Filling the silence that you leave.

Hi. It´s nice to catch up with you all once again and I hope all is well in your world, whatever your doing and wherever you are. I´m currently in Spain at my mum´s place writing this blog in warm but breezy weather. It´s 22 degrees here not bad for late November eh. And they say climate change is not real.

Training this week has consisted of a bit of roadwork and I´ll be back at the gym from Tuesday onwards. I´m training 5 or 6 times a week again and my current goal is to improve my kicking guard. Over time I´d developed a bad habit of from time to time letting my hand connect with my leg as it swung as I kicked. Not only does this reduce the power of the kick but can mess the kick up all together.

Where I have spent a lot of time working on speed and power of late when on the bags I failed to notice the recurring bad habit until it was pointed out to me in sparring and by my trainers watching me on the bags. Thankfully I´m getting it put right. It´s going to take time and dedication but when it comes to putting things right I have plenty of that.

A favourite photo of mine from 2012. My arm is in mid swing but you might see how it can go horribly wrong here. I threw that kick in survival mode and it hurt him. Not all bad I guess.

The 21st of November would of been my dad´s birthday. To me and my mum it always will be and it is rapidly approaching the two year anniversary of his death. Mum and me decided earlier this year to make a scrapbook celebrating my beautiful and amazing father´s life and we have also since decided to get some of the short stories he wrote years ago about his life in South Africa published if we can.

My dad went through so much and at the end of it all never hated anyone.

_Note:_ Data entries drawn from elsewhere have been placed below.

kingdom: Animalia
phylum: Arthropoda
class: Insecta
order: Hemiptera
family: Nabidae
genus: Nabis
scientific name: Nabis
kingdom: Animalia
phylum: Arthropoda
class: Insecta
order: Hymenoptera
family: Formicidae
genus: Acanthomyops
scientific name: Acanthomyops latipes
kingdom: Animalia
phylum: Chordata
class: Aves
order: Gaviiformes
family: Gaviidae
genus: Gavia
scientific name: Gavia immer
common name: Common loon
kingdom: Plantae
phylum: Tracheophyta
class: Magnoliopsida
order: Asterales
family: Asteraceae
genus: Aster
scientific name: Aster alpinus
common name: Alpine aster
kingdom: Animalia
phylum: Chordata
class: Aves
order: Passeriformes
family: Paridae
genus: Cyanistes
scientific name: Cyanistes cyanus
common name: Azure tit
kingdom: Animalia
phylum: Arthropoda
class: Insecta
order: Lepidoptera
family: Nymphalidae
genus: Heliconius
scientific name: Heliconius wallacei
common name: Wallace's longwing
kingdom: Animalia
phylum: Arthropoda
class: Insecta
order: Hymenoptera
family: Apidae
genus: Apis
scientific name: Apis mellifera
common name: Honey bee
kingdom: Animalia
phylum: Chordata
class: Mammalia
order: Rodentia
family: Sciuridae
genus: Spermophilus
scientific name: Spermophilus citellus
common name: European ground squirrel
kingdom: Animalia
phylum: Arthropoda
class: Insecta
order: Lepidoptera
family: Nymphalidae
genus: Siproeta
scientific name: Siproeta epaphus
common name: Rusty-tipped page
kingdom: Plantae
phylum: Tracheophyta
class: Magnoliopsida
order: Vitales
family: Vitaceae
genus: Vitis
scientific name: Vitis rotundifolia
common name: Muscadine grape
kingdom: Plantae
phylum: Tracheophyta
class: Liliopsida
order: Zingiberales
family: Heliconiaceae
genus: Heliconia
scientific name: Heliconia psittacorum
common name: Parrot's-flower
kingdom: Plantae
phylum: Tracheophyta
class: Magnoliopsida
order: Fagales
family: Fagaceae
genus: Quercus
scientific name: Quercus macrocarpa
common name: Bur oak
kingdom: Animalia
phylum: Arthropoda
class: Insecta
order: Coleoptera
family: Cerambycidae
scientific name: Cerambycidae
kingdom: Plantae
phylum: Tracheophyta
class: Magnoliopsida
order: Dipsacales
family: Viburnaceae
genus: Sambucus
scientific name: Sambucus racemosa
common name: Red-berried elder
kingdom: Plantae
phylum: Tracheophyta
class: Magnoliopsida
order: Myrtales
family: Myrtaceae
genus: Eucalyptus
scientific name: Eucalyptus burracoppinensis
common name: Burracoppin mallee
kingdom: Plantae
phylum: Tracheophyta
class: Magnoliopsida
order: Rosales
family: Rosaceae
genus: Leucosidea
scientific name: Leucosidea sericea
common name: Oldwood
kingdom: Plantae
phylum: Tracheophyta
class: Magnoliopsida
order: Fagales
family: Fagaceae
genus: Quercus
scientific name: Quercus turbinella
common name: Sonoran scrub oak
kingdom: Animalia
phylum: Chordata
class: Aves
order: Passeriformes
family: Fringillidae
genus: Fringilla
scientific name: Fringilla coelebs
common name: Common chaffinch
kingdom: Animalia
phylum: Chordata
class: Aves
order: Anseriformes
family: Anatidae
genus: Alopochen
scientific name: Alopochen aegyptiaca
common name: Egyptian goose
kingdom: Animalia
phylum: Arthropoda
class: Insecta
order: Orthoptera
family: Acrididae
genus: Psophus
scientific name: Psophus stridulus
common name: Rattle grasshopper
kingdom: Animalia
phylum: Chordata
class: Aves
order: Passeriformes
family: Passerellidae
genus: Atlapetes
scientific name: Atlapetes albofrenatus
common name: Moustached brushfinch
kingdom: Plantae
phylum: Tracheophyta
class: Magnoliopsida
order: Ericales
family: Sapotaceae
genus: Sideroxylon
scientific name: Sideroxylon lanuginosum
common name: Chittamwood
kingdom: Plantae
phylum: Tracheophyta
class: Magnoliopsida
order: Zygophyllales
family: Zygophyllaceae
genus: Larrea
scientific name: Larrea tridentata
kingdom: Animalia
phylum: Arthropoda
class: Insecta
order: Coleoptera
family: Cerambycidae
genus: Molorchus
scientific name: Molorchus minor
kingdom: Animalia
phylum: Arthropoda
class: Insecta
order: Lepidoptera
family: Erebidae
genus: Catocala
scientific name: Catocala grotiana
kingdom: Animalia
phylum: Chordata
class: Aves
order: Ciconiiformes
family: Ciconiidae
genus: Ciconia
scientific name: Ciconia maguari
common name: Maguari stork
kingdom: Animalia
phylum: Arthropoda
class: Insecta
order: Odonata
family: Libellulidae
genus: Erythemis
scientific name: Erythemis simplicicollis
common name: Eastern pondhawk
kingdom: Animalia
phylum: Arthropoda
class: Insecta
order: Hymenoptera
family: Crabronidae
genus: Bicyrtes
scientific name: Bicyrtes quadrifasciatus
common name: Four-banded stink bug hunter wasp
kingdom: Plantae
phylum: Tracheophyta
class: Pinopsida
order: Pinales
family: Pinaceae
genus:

Living under a brutal white supremacist system like the apartheid regime you can understand why it would of been possible for him to feel bitter. He was angry and campaigned as a political exile for justice and freedom from tyranny for South Africa. My mum and dad taught me to stand up for what was right. Dad´s journeys with the police and state have been the same in some respects as my own and like dad was I have also been traumatized by what has happened to me.

Like my beautiful father however I kept fighting and keep resisting police oppression. There was more to my dad than the everyday struggle us people of colour go through just like there is more to me than Muay Thai, public speaking and campaigning. I´m keen to learn more about my families roots in South Africa and hope to visit for the second time in 2024. Sometime ago I wrote this article for Mixed Race Faces about me and my journey as a mixed race black guy. Now at nearly 45 do I finally get what my dad went through in his life because of the colour of his skin. I´m fiercely proud of my heritage and love my mum´s side of the family equally.

There is a silence that arrives when a parent leaves that is a void that takes time to fill. I often wish I could speak to my dad about what I have been through and still going through but I know that everything I do celebrates his life. I look in the mirror and I see him looking back at me. I speak at an event, I deliver a workshop or I speak at a march and I hear his strong voice. December the 2nd will never be the same again and after that day in 2021 life changed however, day by day its becoming beautiful again. Despite it all. Most tragically grieving is something I seem to be doing very naturally.

I´m already looking forward to hitting the gym next week, it does me the world of good and I can never stop saying thanks for being in the right environment that brings out the best in me surrounded by good people who care about my well being. My mum is 82 tomorrow. What an amazing age to reach! we´re heading to the local port for a nice lunch with her friends we´re also doing a little more work on the scrapbook about my dad. Owen Pegram. The lion of South Africa. I think he´d like that. Despite it all. In the meantime. here´s to the sun and just like the last time… I´ll see you on that road.